TFAW.com: Can you tell us about your process, when it comes to drawing interiors?
VD: Well, I think it is very similar to other artists’ processes. Once you receive the script, you start making the layouts for every page and then send them to the editor. The batch of layouts comes back with the editor’s notes. After that you begin the process of getting to the finalized pages.
First I do a very thorough research for references on the Internet, starting from the characters and all the way to objects, backgrounds, and interiors. This is a very meticulous and both time- and patience-consuming process. I hope I’ll be able to pay an assistant to help me with this in the future, as it can cause issues where meeting the deadline is concerned.
Then I start putting the pieces together in Photoshop, just like in a puzzle. I use the right angled faces of the characters and the backgrounds, and collage them over the initial layout of the page. I print it and make the final page based on it, using the lightbox.
TFAW.com: You’ve got a great dark, brooding style. Has that style always called to you? Who are your influences?
VD: My style is the result of many years of practice and influences over the time. I used dark shadows ever since I started drawing my own characters, pages or pinups. But of course the way it looks has changed over the years. My first and very significant influences during middle school, but mainly during high school, were Marc Silvestri, Jim Lee and Dwayne Turner. But when I got into Faculty, I started expanding my horizons, exploiting and experimenting with my own style.
I started to discover and look up to a whole new type of artists; more naturalistic ones, such as Travis Charest, Alex Ross, Frank Cho and Adam Hughes. At the same time, Marvel launched their Ultimate titles and brought to my attention a few new artists that were decisive in establishing my style and taste: Brian Hitch, Stuart Immonen and the lately discovered talent that is Olivier Coipel. This way you made me enumerate not only my favorite artists, but the most important influences in my art. And I am still learning . . .
TFAW.com: What do you think about, in terms of composition?
VD: I try to think of the page as a whole, regardless if it’s a splash page or if it has maybe 10 panels. I try to compose them into one whole that represents the final page. In doing so, I use some of the composition techniques I learned in school or saw on the above-mentioned artists, and of course improvisation, too. All these elements combined help me make the composition of a page.
TFAW.com: What was it like, working with Raven Gregory?

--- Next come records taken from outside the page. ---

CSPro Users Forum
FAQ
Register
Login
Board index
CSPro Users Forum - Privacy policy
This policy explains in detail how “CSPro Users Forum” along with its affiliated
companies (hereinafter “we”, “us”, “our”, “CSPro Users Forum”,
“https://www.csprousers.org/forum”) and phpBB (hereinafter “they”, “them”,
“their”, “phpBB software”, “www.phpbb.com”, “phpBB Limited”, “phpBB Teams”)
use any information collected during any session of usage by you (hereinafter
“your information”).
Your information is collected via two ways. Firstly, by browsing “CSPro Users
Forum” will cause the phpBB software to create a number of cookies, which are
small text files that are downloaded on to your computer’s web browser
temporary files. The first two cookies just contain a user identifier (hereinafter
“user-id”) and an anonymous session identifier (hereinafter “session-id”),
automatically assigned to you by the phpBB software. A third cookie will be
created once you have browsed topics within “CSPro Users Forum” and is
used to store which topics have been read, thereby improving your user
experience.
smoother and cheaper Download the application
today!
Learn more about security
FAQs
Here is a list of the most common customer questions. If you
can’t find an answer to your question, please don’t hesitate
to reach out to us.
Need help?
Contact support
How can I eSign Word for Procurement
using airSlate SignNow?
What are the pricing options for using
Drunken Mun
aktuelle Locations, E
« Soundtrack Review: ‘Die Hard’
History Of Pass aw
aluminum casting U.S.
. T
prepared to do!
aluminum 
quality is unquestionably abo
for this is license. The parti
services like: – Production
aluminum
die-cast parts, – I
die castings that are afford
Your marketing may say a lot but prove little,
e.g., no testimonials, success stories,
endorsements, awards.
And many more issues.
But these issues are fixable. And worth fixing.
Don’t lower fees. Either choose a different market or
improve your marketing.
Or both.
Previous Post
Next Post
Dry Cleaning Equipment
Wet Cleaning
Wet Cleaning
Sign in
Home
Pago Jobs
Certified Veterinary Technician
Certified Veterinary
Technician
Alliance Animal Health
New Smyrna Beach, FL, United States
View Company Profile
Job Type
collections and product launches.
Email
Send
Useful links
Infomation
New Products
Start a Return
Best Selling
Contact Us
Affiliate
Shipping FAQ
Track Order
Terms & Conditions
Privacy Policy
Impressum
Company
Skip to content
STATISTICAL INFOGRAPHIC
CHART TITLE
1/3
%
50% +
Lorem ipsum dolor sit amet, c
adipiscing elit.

VD: Working with Raven has been a very pleasant experience, as well as a learning one. We clicked very well from the beginning of our collaboration and that made it easier along the way. We got along perfectly and kind of both knew what the other wanted or liked, thus making the working experience a very pleasant one. Raven was very helpful, open and understanding, not only regarding the project but generally. He helped me understand some things and learn from them. Overall, it was a great experience.
TFAW.com: Your portfolio has a multitude of different character pinups, including superheroes. What genres do you want to work on in the future?
VD: The answer lies within your question I definitely want to work on superhero titles. Both DC and Marvel have a multitude of heroes and teams I’d love to draw. But I’m open to any kind of projects or genres.
TFAW.com: What’s coming up that you’re most excited about?
VD: I just finished a tryout for XXXXXX, in order to take over starting XXXXXXXX. So for the moments, I am very excited at the thought that I might get to work on such a popular title.